A discricionariedade administrativa é reconhecida como
essencial para a eficácia da Administração Pública,
especialmente em áreas onde a regulamentação legal
não pode prever todas as circunstâncias possíveis. Esse
poder discricionário, no entanto, não é absoluto e deve
ser exercido dentro dos limites da legalidade, da
moralidade e da finalidade pública, garantindo assim a
proteção dos direitos dos cidadãos e a realização do
interesse público de forma justa e equitativa.
Julgue o item a seguir.
Os atos administrativos podem ser revogados ou
anulados pela própria Administração Pública ou pelo
Poder Judiciário, caso não atendam aos requisitos de
validade ou sejam contrários aos interesses públicos.

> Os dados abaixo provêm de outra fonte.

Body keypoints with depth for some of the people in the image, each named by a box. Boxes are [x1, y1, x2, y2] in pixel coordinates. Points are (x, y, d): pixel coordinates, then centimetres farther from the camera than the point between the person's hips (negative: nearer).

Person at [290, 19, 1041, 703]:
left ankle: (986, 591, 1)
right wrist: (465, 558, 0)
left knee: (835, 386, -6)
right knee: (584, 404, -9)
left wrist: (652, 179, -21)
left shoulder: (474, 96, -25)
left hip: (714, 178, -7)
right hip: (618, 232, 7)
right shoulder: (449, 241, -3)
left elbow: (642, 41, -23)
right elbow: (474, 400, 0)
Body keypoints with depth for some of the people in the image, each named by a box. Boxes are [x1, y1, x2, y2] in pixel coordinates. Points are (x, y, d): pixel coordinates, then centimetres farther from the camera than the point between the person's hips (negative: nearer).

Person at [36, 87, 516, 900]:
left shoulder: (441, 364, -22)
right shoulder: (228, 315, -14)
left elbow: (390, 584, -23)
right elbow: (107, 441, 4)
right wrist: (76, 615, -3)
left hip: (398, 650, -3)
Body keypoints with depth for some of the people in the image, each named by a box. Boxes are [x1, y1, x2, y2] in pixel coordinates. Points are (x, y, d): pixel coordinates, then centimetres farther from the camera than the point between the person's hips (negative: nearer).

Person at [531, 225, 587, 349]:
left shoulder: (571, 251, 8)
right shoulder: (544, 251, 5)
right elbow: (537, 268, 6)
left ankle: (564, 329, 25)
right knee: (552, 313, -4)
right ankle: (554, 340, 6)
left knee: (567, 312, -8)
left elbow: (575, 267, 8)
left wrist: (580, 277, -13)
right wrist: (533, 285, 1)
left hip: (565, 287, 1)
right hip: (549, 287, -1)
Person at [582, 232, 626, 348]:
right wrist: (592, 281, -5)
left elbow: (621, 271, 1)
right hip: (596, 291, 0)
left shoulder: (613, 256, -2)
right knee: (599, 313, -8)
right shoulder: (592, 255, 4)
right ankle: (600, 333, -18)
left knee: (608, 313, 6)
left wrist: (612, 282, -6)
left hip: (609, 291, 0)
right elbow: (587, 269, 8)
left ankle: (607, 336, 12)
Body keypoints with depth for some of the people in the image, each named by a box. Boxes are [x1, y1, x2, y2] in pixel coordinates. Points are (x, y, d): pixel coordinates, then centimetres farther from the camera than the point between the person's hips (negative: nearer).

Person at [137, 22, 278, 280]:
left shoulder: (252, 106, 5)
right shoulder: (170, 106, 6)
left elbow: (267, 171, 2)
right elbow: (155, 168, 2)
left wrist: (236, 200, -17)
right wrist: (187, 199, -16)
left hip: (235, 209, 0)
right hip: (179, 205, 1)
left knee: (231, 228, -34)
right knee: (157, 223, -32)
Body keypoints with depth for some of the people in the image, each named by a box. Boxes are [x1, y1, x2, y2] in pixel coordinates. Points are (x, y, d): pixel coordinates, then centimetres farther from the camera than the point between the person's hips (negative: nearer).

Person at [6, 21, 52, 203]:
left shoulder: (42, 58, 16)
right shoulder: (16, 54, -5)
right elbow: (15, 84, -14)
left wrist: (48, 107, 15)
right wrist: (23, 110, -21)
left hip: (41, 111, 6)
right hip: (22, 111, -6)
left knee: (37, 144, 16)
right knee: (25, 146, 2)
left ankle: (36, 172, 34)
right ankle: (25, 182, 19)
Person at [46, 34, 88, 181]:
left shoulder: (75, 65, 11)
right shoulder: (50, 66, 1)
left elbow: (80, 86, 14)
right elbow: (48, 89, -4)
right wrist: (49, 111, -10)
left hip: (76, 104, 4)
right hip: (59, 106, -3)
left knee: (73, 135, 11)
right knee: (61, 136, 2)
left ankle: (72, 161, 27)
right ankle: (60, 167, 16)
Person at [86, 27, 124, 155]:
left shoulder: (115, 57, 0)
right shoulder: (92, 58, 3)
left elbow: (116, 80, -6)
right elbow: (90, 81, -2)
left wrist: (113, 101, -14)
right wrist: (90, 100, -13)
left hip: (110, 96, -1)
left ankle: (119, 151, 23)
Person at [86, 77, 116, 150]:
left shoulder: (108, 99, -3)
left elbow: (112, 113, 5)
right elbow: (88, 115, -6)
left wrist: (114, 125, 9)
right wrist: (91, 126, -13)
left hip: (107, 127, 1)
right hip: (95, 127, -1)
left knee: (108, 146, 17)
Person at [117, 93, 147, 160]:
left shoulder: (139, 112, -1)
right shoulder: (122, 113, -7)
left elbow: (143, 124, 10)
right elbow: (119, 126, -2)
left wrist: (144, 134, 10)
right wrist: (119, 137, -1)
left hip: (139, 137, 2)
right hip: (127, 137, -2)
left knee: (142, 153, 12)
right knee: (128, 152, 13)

A
revogação ocorre quando o ato administrativo deixa de
ser conveniente ou oportuno, enquanto a anulação é
aplicada quando há vício que o torna ilegal desde sua
origem.
Julgue o item a seguir.
A discricionariedade administrativa concede aos agentes
públicos total liberdade para decidir de acordo com seus
interesses pessoais e políticos, sem qualquer controle ou
balizamento pela lei. Na verdade, a discricionariedade é
sempre exercida dentro de um quadro normativo que
estabelece limites e critérios para sua aplicação, evitando
arbitrariedades e assegurando a conformidade com os
princípios constitucionais e legais.